Marineros

Me está costando un mundo lo de las clases hasta las 20:00 y las 21:00h. Sobre todo en días como el de hoy, que ha habido curso de cocina en el trabajo y nos han usado de conejillos de indias para probar los platos. Casi me duermo en el autobús, con los fingers de pollo, la hamburguesa completa con queso y huevo frito y el crumble de manzana aún rebosando mi pobre estómago. Si no me llega a despertar la mochila que se me ha caído de los brazos, a estas alturas aún estaría yo roncando con un globo de salivilla y dando vueltas infinitas por Madrid en un asiento de autobús.

Es duro. No hablo de ello, pero es duro ajustar las horas. Trabajar hasta mediatarde, estudiar hasta medianoche, colaborar con que el ecosistema casa-cole-niños se mantenga (que bastante majos son los pobres y bastante autosuficientes), recordar dibujar los martes para entregar viñeta los jueves y utilizar los viernes para preparar las coreos de los sábados. Toda esa regla de tres hace que salga de casa de noche y vuelva a entrar de noche (aunque esto sea lo más habitual para todo ser humano currante) y que el domingo sea mi único día verdaderamente libre. O al menos mientras no me toque turno de limpiar baños (que viene a ser dos semanas de cada tres). Por eso a veces, cuando lo paso entero jugando a videojuegos o viendo teleseries y Gustavo me dice "¿no te da pena gastar en eso el domingo?" mi grito de guerra se escucha hasta en Calatayud. NO. NINGUNA PENA. NINGUNA. Los domingos son los días de no pensar. De que me den el ocio hecho. De calzarme la mascarilla y el spray y pintar lemures hasta que no me quede blanco en la camiseta sin manchar.
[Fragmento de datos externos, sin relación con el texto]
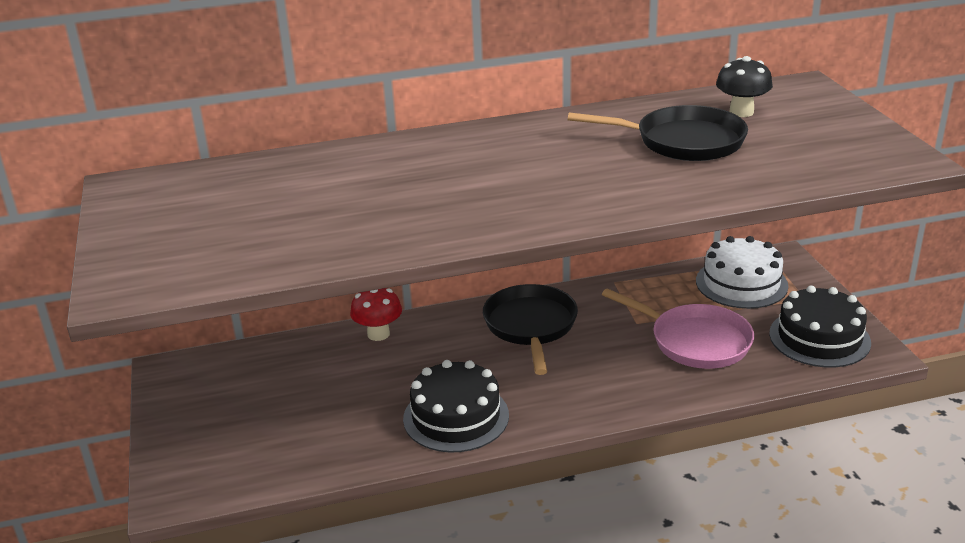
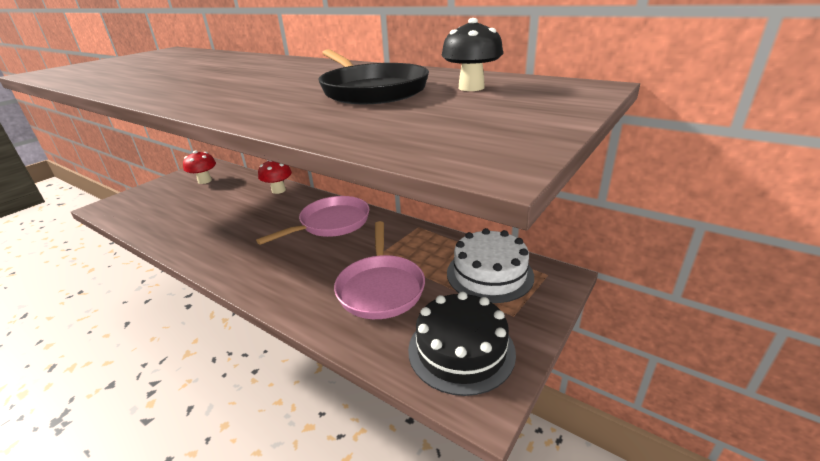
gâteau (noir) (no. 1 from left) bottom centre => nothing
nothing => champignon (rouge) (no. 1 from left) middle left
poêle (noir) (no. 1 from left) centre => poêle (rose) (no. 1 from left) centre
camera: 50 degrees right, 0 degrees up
No me quejo. Todo lo he elegido yo voluntariamente y el 95% de las cosas que hago me gustan. Pero del trabajo hoy por hoy sí que prescindiría. Una pequeña lotería... un euromilloncejo... un cuponcito de la once... una poca de pasta para pagar mi parte de la hipoteca-nevera y hala. Solo estudiar, hacer bailar a mis cachorros de los sábados y dibujar.

No me gusta hablar de esto con Jon. Porque él siempre me dice que lo haga. Que coja una excedencia y un año sabático. Que me dedique solo a estudiar. Que él mantendrá el barco a flote. Y siempre tengo que sacudir la cabeza y contestarle lo mismo; que no. Que no estoy hecho de esa pasta. Que uno nació para ser capitán de su vida, pero nunca marinero.